(Raw records)

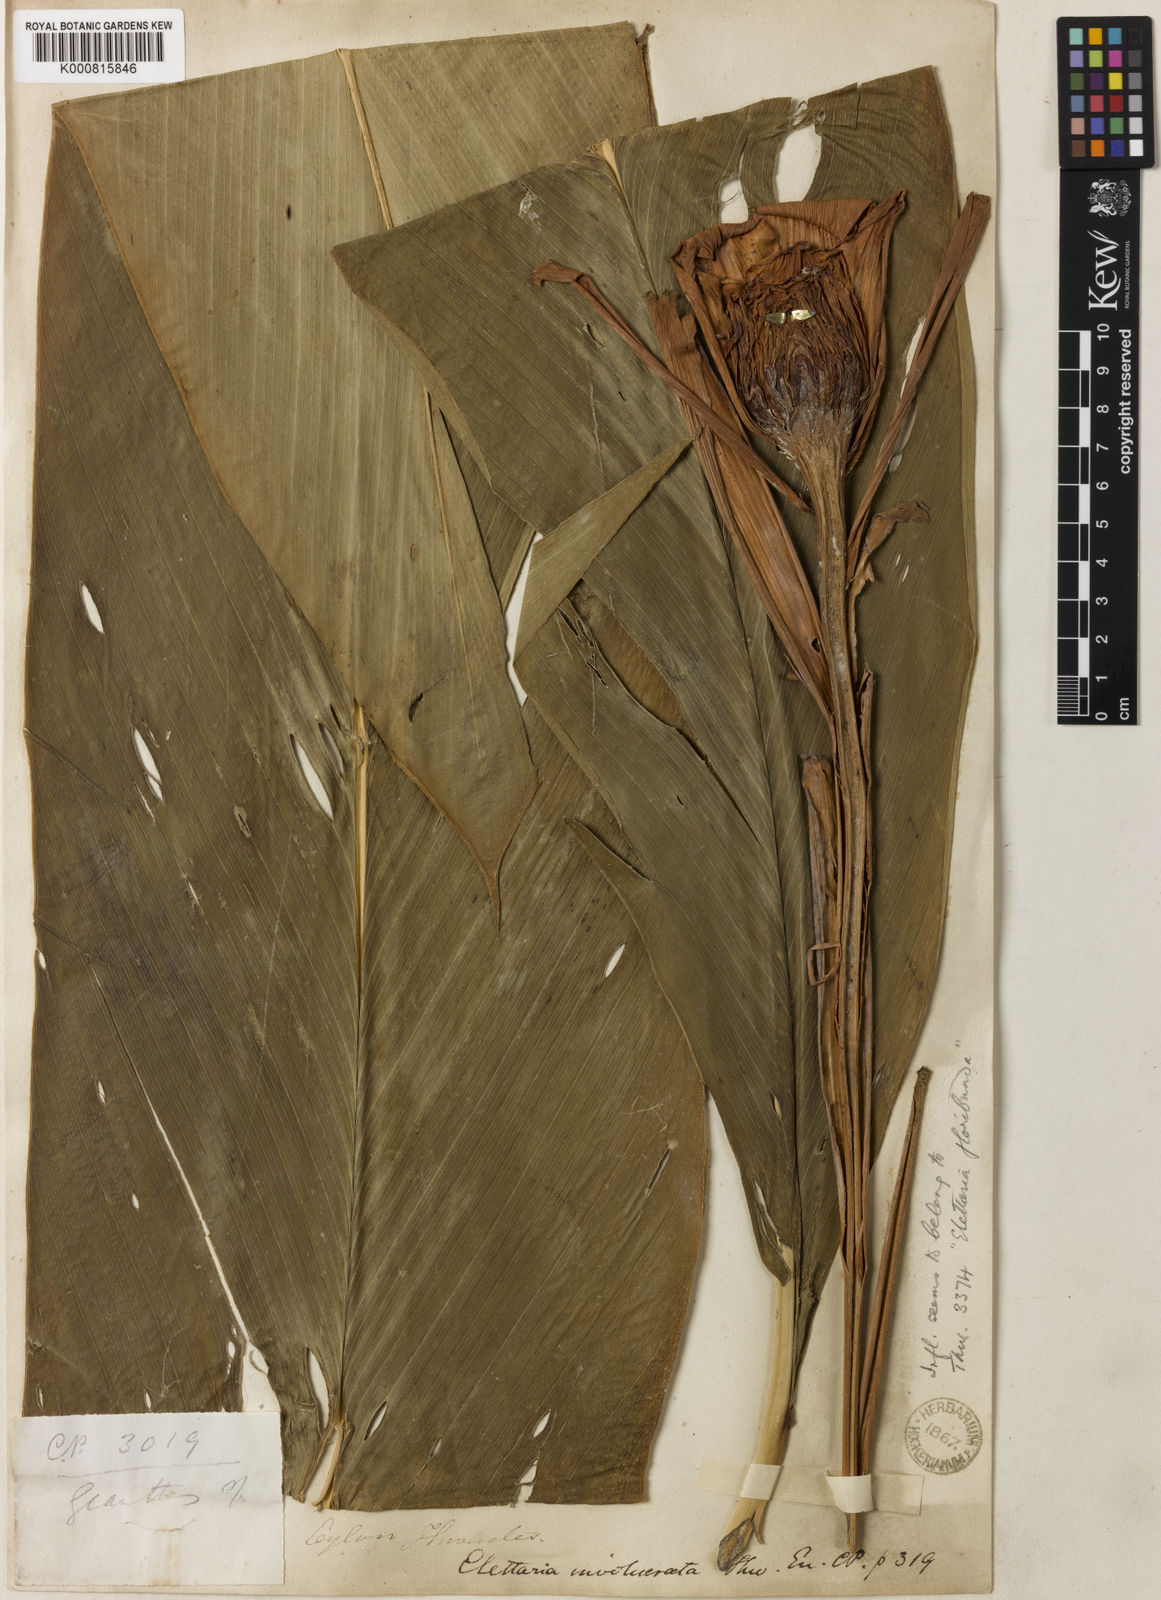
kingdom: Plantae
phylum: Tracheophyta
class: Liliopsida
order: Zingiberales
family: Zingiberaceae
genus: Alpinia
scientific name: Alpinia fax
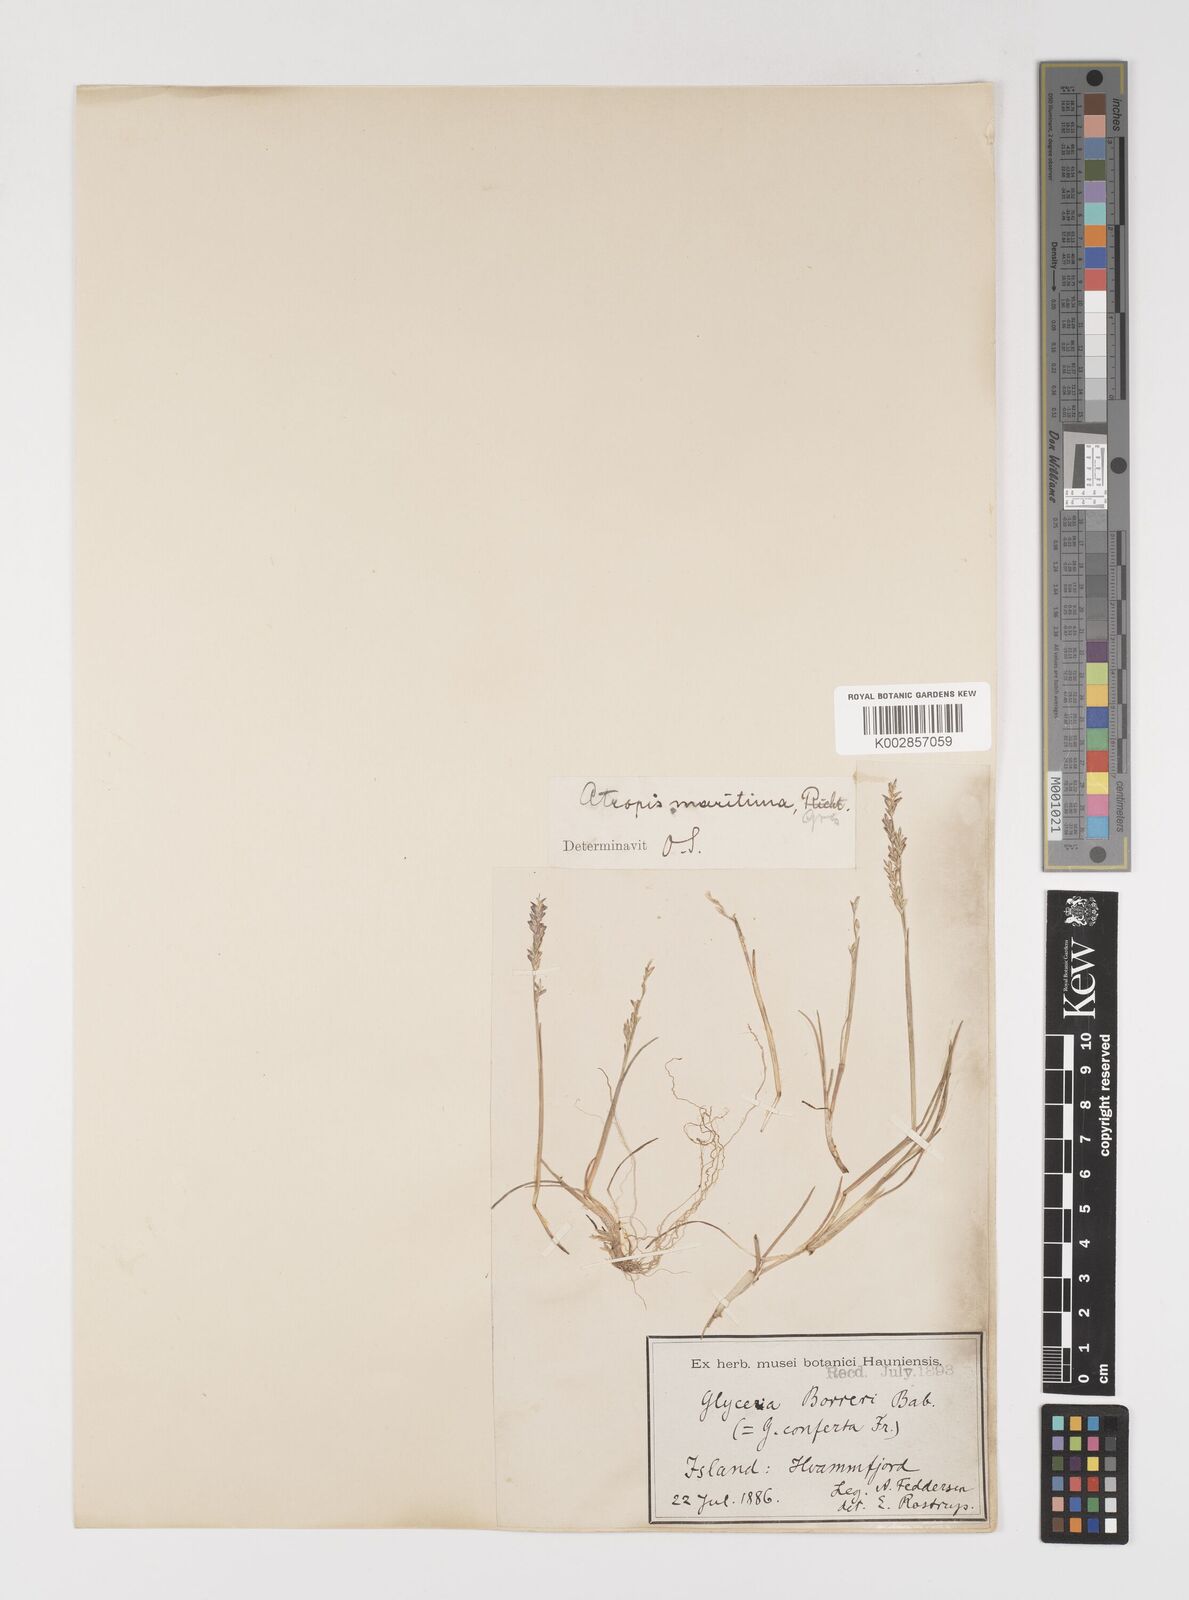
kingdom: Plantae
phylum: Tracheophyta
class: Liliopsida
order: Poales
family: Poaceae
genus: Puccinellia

* * *

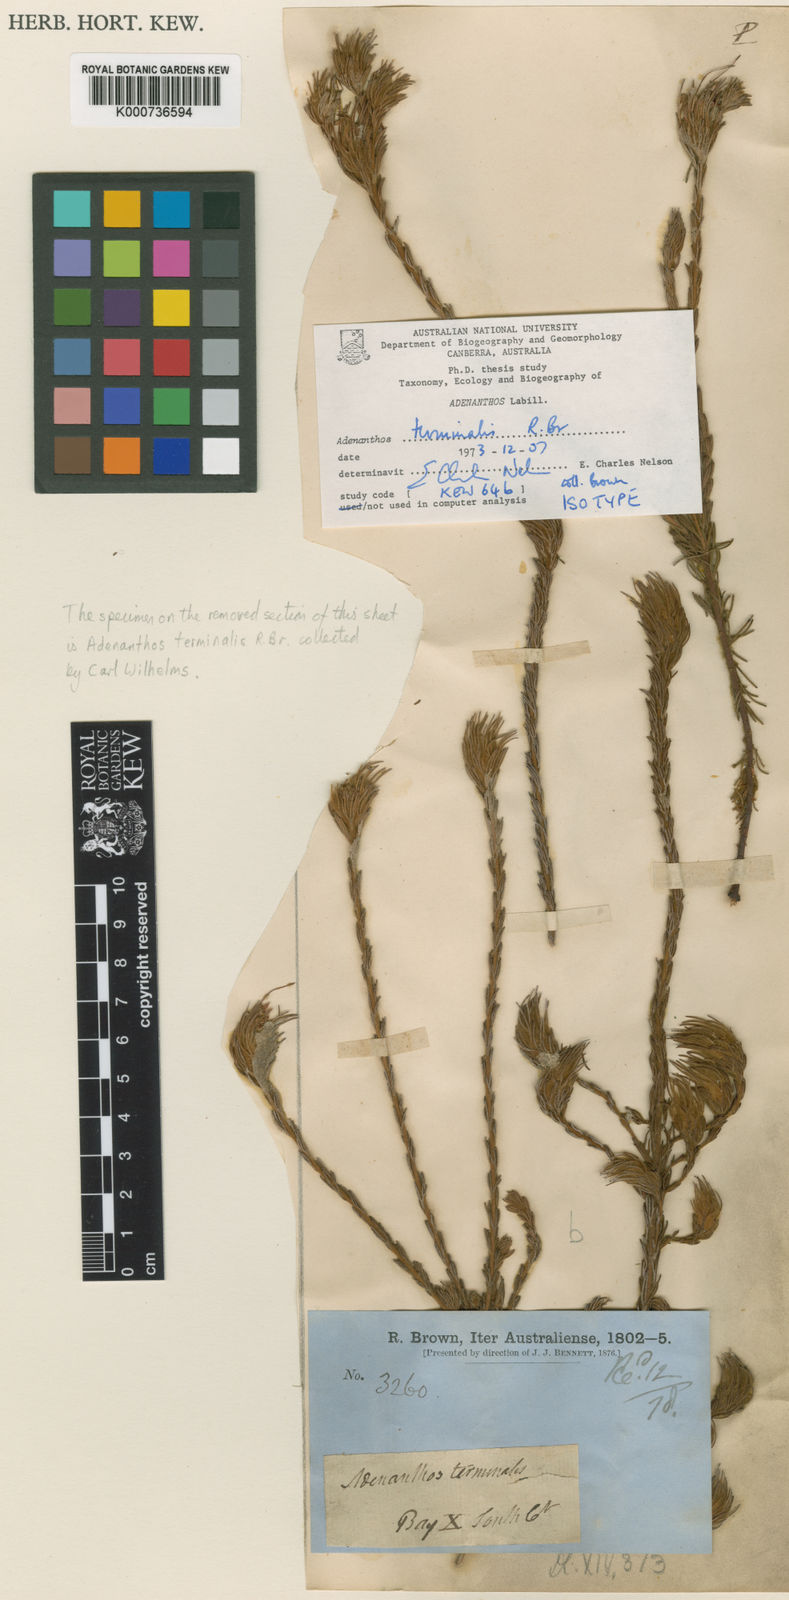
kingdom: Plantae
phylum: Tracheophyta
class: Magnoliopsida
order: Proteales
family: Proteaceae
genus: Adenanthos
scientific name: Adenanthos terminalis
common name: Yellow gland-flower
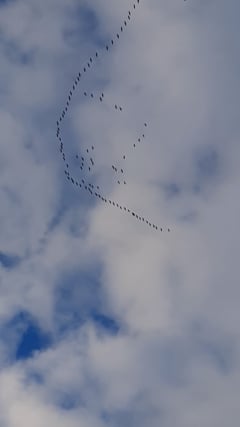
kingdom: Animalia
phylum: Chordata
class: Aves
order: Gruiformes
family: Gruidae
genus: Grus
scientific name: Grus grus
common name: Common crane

==

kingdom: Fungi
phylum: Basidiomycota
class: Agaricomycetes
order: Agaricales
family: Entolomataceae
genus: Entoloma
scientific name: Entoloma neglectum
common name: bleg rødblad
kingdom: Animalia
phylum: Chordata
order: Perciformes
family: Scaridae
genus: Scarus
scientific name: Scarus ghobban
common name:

What you need to do>
In the part of the material that opens with the line containing "order: Proteales" and closes with the line containing "common name: Common crane", swap "scientific name" for "binomial name" and write out those lines with nothing else changed. Leave the pictures out of your answer.

Output of the exercise>
order: Proteales
family: Proteaceae
genus: Adenanthos
binomial name: Adenanthos terminalis
common name: Yellow gland-flower
kingdom: Animalia
phylum: Chordata
class: Aves
order: Gruiformes
family: Gruidae
genus: Grus
binomial name: Grus grus
common name: Common crane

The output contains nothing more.